Нина не поняла его тона, смутилась. Он почувствовал себя виноватым. В самом деле, почему вдруг упоминание о Филиппове раздражило? Майор искренне старался помочь им обоим весь вчерашний совсем не легкий день.
— Моя мама обязательно понравится тебе, — сказал он мягко. — Она научит тебя печь пироги и жарить картошку, как я люблю. Вот тогда я допущу тебя к плите. Диплом английского клуба считаю недействительным! И вообще, английскому клубу я не доверяю. Кстати, пудинг и пиво не переношу. Запомни, дорогая.
— Я надеюсь, ты тоже близко сойдешься с моей мамой, — Нина почему-то улыбнулась заискивающе, Сергея даже немного покоробила ее улыбка, неужели она не приняла его шутливого тона. — Мама только с виду неприступна. Она так много пережила! Ты, конечно, понимаешь… Она боится, что теперь ее не пустят к папе. И запретила Вале и Литовцевым писать знакомым, даже папе, о моей свадьбе.

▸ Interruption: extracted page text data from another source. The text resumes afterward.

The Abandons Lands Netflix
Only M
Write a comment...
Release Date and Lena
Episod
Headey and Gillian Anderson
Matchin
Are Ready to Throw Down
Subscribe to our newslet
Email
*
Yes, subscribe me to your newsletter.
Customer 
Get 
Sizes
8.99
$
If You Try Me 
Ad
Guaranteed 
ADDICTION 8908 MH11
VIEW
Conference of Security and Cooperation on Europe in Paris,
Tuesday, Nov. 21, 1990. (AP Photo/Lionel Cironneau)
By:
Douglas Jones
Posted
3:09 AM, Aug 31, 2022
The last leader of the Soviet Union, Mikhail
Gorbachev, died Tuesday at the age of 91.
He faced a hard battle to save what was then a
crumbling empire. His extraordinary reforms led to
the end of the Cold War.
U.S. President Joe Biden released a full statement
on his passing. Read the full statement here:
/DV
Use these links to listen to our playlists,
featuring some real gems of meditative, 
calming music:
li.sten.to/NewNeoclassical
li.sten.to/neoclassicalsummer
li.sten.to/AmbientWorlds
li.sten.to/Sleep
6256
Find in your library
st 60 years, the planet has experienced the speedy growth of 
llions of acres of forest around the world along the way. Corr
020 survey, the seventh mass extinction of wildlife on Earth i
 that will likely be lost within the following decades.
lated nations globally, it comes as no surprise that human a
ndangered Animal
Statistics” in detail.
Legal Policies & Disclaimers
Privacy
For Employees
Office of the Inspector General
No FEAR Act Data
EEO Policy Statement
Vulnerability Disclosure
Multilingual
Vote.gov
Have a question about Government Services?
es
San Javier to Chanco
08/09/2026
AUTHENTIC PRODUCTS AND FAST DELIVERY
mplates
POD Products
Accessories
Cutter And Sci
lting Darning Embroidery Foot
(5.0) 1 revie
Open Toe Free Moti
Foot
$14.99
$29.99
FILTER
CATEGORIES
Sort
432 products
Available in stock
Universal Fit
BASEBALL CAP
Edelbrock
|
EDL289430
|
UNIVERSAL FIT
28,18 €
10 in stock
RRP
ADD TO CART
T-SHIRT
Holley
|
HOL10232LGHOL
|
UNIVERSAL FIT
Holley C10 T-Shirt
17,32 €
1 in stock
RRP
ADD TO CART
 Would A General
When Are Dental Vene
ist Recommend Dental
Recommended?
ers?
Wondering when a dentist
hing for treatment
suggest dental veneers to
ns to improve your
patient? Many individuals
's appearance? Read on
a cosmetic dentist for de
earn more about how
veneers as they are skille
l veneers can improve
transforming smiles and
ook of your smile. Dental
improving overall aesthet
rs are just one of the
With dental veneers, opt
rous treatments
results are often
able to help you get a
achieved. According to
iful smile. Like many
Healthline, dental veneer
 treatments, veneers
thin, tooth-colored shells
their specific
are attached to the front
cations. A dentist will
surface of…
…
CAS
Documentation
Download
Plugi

Морозов ничего не ответил жене.
«Как все не просто! — думал он. — Какую же должность мне предложит Демидов с учетом всех новых обстоятельств? С каким окладом? Нина привыкла жить, не думая о завтрашнем дне. Да и я, признаться, избаловался на Дорновом наследстве… Но что я, в общем, умею? Что я знаю, кроме изнанки рейха?»
Ни следа вчерашнего радостного подъема в лице Демидова уже не было. Озабочен, почти угрюм. Нервно потирает бритую голову, этот его жест Морозов помнил с двадцать пятого года.
— Не смею и не могу настаивать, Сергей. Но руководство рекомендует. Вчера в Мюнхене подписано четырехстороннее соглашение. Это прямой шаг к войне. Даладье и Чемберлен еще очнутся от мюнхенского наркоза, кончится его обезболивающий эффект и… — зло проговорил Демидов. — А в общем, Мюнхен изменил ситуацию в корне. Поэтому руководство высказалось за твое возвращение в Германию. Я, конечно, понимаю, что мы предполагаем твои возможности, а вот СД ими располагает. И все же мы очень бы хотели, чтоб в новой ситуации, да еще имея в виду данные, полученные тобой от фон Шелии, ты остался работать в центральном аппарате службы безопасности рейха. И вот что должно стать для тебя главным — как Гитлер и Чемберлен поступят с Польшей? Война — это война. Но вот если они решат организовать новый Мюнхен, мы должны будем выдвинуть свою дипломатическую акцию. Учинив еще один сговор, они подойдут к нашим границам, не ослабнув ни на йоту, лишь еще более окрепнув технически и идейно. Нужно еще и поэтому самое пристальное внимание обратить на политику восточноевропейских союзников Франции. После Мюнхена они могут утратить доверие к Парижу. Они поняли, договоры с Францией ничего не стоят. Как следствие, можно ожидать переориентации Польши, Румынии, Югославии на Берлин. Не поручусь, новым Мюнхеном немцы еще и попытаются скомпрометировать нашу устремленность на мирное решение всех проблем. Начнут ведь провоцировать вооруженную защиту своих интересов. А установка сейчас твердая — не поддаваться на провокации. Какой бы ценой это ни далось. Не скрою, муссируется сейчас идея дипломатических договоренностей с рейхом. Но товарищ Сталин пока категорически против. Никаких контактов с Гитлером! А мне думается, нарком Литвинов не то недооценивает политику Англии и Франции, не то переоценивает ее. А верить никому нельзя. Своим стало трудно верить.
— Берзин?…
Демидов предупреждающе поднял руку:
— Не вспоминай о нем, — тон стал резким, Морозов опустил голову, понял, не ему, столько лет проведшему вдали от Родины, здесь судить. Но верить и умом и сердцем в предательство этого человека отказывался.